The Court ruled last week along ideological lines that the Biden administration’s program was unconstitutional based on the administration’s justification. The law cited allows the Secretary of Education to “waive or modify any statutory or regulatory provision applicable to the student financial assistance programs,” which the state of Missouri opposed.
“Today, we have concluded that an instrumentality created by Missouri, governed by Missouri, and answerable to Missouri is indeed part of Missouri; that the words ‘waive or modify’ do not mean ‘completely rewrite’; and that our precedent—old and new—requires that Congress speak clearly before a department secretary can unilaterally alter large sections of the American economy,” said Roberts, adding “We have employed the traditional tools of judicial decision-making in doing so.”
In his majority opinion, Roberts, a George W. Bush appointee, slammed Justice Elena Kagan, an Obama appointee – who claimed that the majority was “distorting standing doctrine to create a case fit for judicial resolution,” because Missouri did not suffer harm by the student loan program.

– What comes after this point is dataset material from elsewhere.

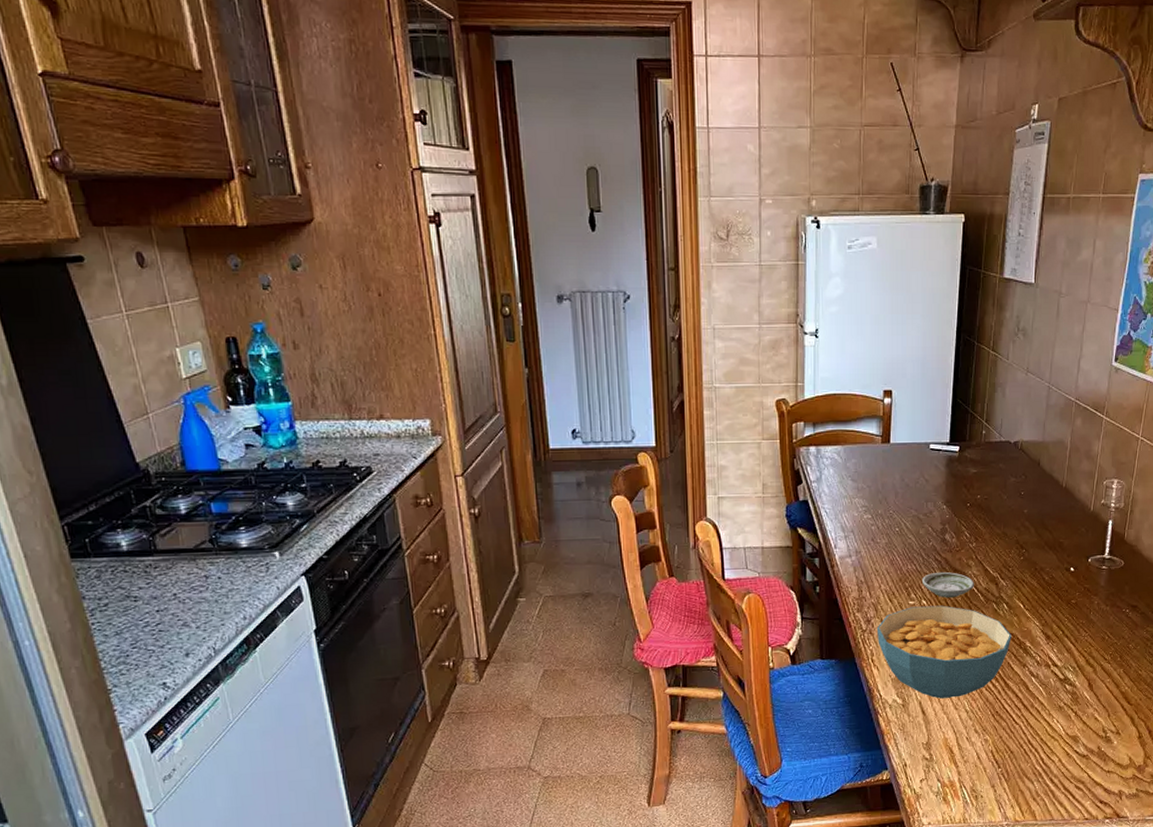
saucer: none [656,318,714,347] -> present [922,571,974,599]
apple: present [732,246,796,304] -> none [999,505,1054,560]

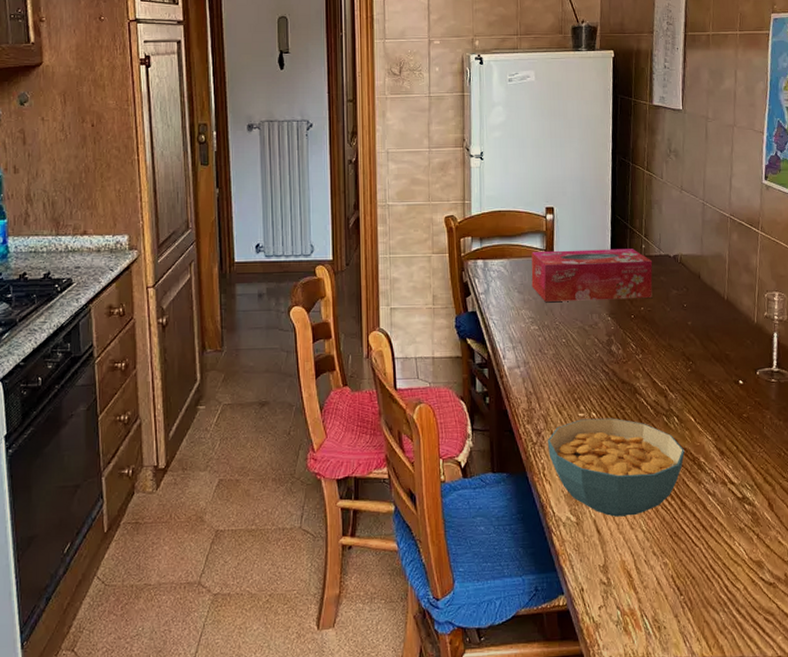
tissue box: none [866,435,992,490] -> present [531,249,653,302]
saucer: present [922,571,974,599] -> none [591,383,643,411]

“The statute, read as written, gives the Secretary broad authority to relieve a national emergency’s effect on borrowers’ ability to repay their student loans. The Secretary did no more than use that lawfully delegated authority. So the majority applies a rule specially crafted to kill significant regulatory action, by requiring Congress to delegate not just clearly but also micro-specifically,” wrote Kagan, adding “Congress in broadly authorizing loan relief, the Secretary and the President in using that authority to implement the forgiveness plan. The majority instead says that it is theirs to decide.”
According to Roberts, “reasonable minds” may disagree with the majority, but that “It is important that the public not be misled either. Any such misperception would be harmful to this institution and our country.”
This isn’t the first time the liberal minority has taken aim at the conservative majority. As the Epoch Times notes;
Justice Sonia Sotomayor, for instance, dissented from the ruling striking down racially discriminatory admissions policies at U.S. universities by claiming that the court was “subvert[ing]” the protection from the Equal Protection Clause of the U.S. Constitution’s Fourteenth Amendment.
“Because the Court’s opinion is not grounded in law or fact and contravenes the vision of equality embodied in the Fourteenth Amendment, I dissent,” Sotomayor, an Obama appointee, wrote.
The majority had ruled that policies used by Harvard University and the University of North Carolina were unconstitutionally discriminatory. The schools themselves had admitted they discriminated against applicants who were not African American or Hispanic.
In a concurring opinion, Justice Clarence Thomas, a George W. Bush appointee, said that American society has not been, and is not, colorblind but that the U.S. Constitution’s Fourteenth Amendment requires disregarding racial distinctions.